Types of Sauce Flashcards
State the name for a basic white sauce
Béchamel
List the ingredients for a béchamel
Butter, flour, milk
Name 8 sauces derived from béchamel
Parsley, egg, cheese, Soubise, onion, cream, mustard, anchovy
Define “mornay” sauce
White sauce (béchamel) with cheese
Define “soubise”
White (béchamel) sauce with onion purée
Name 2 common pairings with a soubise source
Fish, eggs
Define velouté
Blond roux added to a white stock (chicken, veal, fish)
List 5 common velouté flavourings
Mushroom, caper, cream (supreme), ivory, aurora.
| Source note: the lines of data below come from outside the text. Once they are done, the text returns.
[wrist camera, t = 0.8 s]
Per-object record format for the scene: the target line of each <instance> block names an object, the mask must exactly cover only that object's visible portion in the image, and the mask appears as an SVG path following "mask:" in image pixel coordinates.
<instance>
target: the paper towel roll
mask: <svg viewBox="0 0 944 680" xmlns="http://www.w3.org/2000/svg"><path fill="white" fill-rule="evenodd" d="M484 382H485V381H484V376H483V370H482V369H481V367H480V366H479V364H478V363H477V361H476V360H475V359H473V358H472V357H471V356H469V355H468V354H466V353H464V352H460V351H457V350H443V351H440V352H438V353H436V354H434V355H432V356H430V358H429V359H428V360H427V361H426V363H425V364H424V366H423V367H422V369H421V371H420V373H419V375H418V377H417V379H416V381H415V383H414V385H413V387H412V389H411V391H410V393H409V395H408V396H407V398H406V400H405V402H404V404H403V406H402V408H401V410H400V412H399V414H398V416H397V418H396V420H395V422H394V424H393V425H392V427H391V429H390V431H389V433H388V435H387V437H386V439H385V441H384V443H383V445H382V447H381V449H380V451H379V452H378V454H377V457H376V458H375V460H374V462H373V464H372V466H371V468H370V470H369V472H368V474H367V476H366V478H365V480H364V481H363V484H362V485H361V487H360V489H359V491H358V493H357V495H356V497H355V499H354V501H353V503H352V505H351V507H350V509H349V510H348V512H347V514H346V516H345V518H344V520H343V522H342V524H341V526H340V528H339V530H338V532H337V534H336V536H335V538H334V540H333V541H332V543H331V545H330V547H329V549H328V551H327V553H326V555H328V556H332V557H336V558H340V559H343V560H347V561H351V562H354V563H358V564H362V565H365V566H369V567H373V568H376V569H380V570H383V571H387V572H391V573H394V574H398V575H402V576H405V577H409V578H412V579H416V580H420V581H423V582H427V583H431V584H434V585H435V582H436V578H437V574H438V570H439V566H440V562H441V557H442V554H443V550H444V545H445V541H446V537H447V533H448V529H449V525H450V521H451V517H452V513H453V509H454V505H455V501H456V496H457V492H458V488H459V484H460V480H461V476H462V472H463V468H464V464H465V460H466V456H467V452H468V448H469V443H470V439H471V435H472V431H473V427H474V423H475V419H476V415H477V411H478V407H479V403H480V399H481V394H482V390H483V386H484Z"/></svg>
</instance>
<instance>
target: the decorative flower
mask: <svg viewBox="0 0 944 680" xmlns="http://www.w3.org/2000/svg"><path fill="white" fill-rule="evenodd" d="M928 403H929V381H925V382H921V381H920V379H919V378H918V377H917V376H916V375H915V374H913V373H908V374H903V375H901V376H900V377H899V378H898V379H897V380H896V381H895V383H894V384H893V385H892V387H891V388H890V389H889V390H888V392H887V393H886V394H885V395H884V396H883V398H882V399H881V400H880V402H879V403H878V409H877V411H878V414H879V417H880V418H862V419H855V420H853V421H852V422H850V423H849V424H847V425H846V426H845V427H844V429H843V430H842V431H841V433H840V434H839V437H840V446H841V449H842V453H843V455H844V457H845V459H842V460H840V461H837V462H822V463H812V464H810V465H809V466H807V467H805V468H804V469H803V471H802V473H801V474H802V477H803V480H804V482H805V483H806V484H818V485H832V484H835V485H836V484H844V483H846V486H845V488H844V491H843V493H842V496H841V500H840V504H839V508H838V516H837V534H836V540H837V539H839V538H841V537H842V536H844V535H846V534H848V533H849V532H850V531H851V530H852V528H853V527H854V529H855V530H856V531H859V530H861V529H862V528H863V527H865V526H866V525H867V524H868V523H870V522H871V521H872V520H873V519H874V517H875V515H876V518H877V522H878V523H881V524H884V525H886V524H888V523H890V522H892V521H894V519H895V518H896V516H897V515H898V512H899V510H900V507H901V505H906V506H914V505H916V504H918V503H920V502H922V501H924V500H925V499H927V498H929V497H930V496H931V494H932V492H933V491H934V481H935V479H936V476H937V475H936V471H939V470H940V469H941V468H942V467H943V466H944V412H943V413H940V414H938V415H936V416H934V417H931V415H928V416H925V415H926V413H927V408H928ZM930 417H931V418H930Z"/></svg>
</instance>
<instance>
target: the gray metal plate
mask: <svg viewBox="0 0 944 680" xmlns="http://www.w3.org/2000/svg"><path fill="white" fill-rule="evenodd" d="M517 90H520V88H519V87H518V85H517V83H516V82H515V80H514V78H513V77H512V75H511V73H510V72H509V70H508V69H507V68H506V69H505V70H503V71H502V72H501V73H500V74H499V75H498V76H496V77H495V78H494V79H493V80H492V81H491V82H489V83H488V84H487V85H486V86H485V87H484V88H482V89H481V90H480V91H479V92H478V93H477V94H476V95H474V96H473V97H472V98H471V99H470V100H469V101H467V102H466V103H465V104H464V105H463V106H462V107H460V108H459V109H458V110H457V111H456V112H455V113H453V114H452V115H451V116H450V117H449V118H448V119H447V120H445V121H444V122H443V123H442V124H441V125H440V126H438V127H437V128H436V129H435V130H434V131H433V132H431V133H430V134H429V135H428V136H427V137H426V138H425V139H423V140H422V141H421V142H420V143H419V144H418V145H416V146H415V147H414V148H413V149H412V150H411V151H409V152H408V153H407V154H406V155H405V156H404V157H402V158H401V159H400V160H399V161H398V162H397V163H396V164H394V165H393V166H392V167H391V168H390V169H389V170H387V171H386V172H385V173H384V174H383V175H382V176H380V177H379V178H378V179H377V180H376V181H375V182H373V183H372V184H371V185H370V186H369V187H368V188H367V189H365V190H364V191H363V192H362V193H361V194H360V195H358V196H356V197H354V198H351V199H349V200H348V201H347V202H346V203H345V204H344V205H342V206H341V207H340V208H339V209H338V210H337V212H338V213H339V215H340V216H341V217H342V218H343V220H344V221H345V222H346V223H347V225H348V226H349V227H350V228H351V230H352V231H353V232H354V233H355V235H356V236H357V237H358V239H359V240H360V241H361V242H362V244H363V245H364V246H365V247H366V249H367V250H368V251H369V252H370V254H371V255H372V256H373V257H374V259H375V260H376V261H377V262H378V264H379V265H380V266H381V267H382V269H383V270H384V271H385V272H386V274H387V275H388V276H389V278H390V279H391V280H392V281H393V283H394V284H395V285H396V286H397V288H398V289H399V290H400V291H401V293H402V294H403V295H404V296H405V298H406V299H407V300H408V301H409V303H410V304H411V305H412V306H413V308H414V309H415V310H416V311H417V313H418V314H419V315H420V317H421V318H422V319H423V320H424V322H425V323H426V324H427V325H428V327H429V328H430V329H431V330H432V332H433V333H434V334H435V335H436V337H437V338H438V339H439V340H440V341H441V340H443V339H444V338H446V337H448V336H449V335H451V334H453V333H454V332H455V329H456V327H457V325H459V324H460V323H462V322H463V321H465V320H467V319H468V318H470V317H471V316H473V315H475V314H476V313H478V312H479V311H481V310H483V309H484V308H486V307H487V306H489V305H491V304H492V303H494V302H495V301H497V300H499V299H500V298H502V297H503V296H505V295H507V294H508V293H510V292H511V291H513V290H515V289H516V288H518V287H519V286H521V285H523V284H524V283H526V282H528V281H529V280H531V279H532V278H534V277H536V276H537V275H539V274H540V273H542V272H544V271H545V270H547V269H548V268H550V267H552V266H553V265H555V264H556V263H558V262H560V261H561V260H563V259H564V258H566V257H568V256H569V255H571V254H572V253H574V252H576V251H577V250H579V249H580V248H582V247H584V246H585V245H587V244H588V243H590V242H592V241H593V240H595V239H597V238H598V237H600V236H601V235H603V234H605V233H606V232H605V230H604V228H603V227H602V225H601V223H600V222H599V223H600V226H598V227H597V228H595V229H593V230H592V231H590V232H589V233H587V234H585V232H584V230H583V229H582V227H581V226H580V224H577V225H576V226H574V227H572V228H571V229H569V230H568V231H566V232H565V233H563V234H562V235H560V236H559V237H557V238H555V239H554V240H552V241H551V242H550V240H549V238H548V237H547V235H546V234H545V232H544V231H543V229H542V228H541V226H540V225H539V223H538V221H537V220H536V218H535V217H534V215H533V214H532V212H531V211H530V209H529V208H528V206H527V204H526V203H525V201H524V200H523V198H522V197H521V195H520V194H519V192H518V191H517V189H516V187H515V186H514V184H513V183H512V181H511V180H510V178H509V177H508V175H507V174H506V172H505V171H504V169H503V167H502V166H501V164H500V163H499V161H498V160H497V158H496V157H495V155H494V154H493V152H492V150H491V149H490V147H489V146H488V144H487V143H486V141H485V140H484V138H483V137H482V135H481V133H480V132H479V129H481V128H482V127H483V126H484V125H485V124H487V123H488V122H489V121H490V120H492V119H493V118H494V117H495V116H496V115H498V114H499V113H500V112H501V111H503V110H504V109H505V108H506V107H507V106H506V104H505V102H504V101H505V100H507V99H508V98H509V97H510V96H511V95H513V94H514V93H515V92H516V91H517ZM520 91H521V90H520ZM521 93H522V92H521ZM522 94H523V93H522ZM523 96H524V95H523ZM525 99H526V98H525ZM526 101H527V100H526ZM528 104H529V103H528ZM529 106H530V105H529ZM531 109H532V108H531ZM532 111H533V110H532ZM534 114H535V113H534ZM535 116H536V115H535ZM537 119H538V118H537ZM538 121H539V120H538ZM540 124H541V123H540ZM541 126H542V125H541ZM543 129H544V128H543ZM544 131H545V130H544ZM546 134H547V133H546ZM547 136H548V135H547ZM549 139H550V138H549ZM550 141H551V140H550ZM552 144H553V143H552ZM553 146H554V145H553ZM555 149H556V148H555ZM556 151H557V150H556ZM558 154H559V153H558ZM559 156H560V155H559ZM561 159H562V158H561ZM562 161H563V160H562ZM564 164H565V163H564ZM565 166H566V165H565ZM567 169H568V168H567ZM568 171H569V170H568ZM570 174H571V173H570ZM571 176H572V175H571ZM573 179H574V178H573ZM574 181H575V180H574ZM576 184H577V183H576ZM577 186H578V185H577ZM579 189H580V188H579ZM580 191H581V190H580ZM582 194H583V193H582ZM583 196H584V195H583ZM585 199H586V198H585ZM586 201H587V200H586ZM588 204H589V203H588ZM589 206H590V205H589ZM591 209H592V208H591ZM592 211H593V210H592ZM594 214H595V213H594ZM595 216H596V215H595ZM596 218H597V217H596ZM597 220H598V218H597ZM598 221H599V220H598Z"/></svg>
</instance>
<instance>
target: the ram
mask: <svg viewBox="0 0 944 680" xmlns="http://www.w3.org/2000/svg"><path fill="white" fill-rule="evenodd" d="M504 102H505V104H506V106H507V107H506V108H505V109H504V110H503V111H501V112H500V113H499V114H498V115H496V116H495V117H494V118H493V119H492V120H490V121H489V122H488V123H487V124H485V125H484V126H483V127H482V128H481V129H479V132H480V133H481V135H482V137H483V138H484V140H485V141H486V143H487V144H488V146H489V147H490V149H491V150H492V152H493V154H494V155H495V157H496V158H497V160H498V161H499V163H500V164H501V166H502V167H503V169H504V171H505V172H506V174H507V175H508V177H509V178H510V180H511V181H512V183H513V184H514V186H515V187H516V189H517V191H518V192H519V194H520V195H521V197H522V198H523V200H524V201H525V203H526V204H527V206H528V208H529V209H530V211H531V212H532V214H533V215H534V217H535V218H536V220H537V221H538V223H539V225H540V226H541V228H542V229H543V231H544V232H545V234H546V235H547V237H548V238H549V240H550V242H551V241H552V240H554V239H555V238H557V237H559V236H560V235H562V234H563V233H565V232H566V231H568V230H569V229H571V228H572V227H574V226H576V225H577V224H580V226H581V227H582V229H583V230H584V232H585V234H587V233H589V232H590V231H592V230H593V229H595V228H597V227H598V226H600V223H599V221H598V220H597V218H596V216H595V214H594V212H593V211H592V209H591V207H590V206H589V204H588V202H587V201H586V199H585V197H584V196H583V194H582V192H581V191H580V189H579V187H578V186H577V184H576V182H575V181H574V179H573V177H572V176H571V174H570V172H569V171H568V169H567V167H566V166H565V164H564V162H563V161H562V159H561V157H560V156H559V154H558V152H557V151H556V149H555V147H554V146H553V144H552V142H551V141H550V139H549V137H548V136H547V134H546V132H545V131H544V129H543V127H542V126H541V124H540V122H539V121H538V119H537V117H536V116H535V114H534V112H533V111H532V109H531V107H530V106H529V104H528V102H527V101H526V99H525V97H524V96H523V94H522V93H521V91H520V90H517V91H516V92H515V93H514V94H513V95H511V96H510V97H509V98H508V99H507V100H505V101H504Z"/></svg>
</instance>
State another name for a brown sauce
Espagnole
Explain what makes an Espagnole brown
The roux is browned and the stock used is browned
List 12 types of brown sauce
Chasseur, devilled, borderlaise, charcutiere, Robert, piquant, sherry, Madeira, brown onion, Lyonnaise, Italian, pepper.
Define demi-glace
A sauce used as the base for other sauces. It is typically veal or beef stock that had been reduced to an almost syrup consistency.
Define “jus-roti”
A roast gravy
Define “jus-lie”
A thickened gravy made from veal stock that has been flavour enhanced with tomato, mushrooms, trimmings. It is thickened with arrowroot.